Taking road trips with your kids
Perhaps, in your younger days, your image of a road trip involved a convertible, a mix tape, spontaneity and the open road. And, sure, that was a good time. But if you've got a spouse and a couple of kids, chances are that's not quite what your road trips look like any more.
Whether you want to save money on airfare or give your children a glimpse of the countryside, road trips can be a blast with the whole family. That is, assuming you've planned it out thoroughly.
Here are a few tips to make sure your family vacation is safe and fun:
Plan, plan, plan
Gone are the days that you can drive until you find a campsite or hotel that suits your fancy. When kids are involved, it's much more important to make a plan and stick to it. First and foremost, make sure your kids understand what they're getting into - especially the younger ones. Tell them how long you'll be driving each day, when you'll be stopping for lunch and what your expectations are for them.
As for your trip, make sure you know where your nightly stops are going to be.
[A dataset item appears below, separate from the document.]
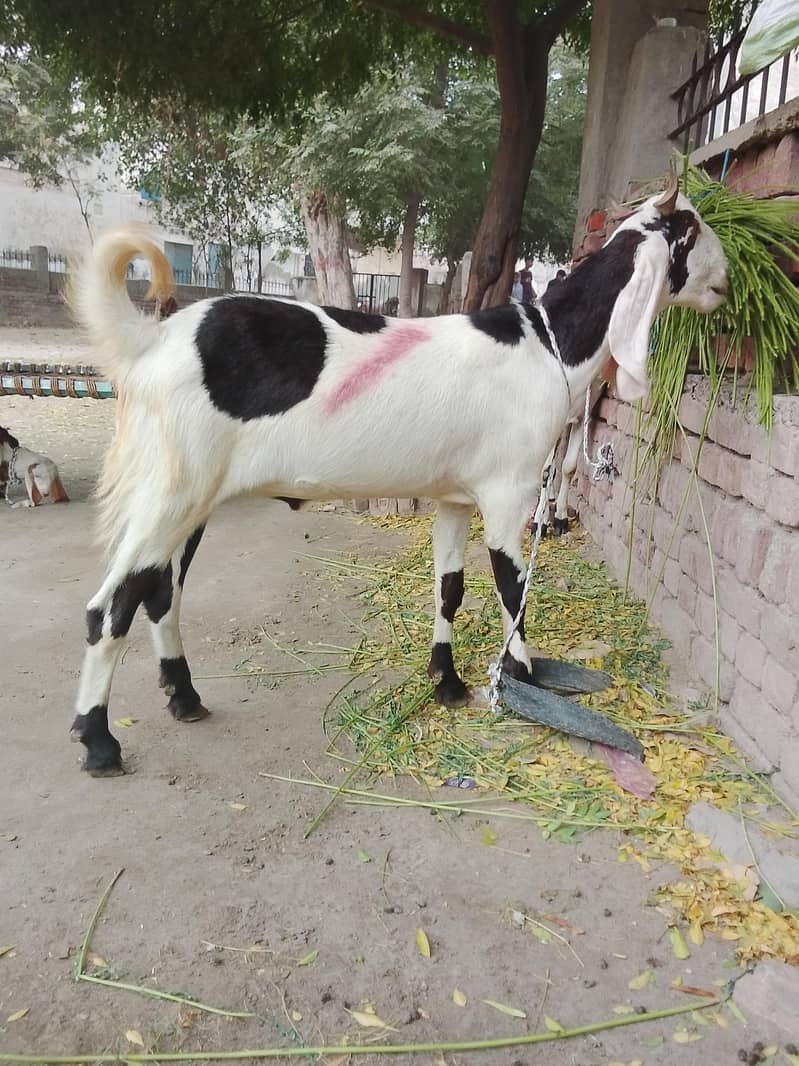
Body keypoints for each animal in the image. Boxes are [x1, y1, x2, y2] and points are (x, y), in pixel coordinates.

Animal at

The last thing you want is to be stuck on a stretch of road with a carful of wailing kids searching for a place to stay that doesn't resemble the Bates Motel.
You can't be over prepared when it comes to traveling with children. Snacks, books, paper towels, water and toys are all necessities if you're going to be traveling for long distances. Consider bringing along extra pillows - they not only make the backseat more comfortable, but they are a great make-shift wall to give each kid his or her own space.
And, on top of keeping the little ones safe, make sure your belongs are secure as well. Your roof cargo
needs to be locked down to ward off break-ins while your family is having lunch or asleep in a hotel room. Smaller items should be kept secure to - a portable safe
or laptop locks
are both good ways to keep those with sticky fingers from getting their hands on your valuables.
Travel around their schedule
It's much easier to drive with a couple sleeping kids than those who need to be constantly entertained. So, if you have kids that are still napping, plan your trip around their schedule. If you leave a little bit before lunch time, they can eat in the car - which should occupy them for a little while - and then be snoozing in no time. Do your best to get as many miles in as possible while they sleep.
Consider seating arrangements
Depending on the age and number of kids you have, it's not a bad idea to shuffle the seating arrangements around throughout the trip. Letting Junior - assuming he's old enough - ride shotgun is a great way to shake things up and ward off arguments that can devolve into full-on meltdowns.
Plan family activities
There is no shortage of car games the whole family can play and make the hours zip by. Old standbys like I Spy or 20 Questions are great for kids of all ages. That being said, eight-straight hours of just about anything can get tiresome, so consider some individual activities as well. Audio books are a great way to quietly pass the time, and there are plenty of options that are enjoyable for both kids and adults. Hand-held video games and portable DVD players are another handy way to occupy the little ones while the parents get some much-needed quiet time.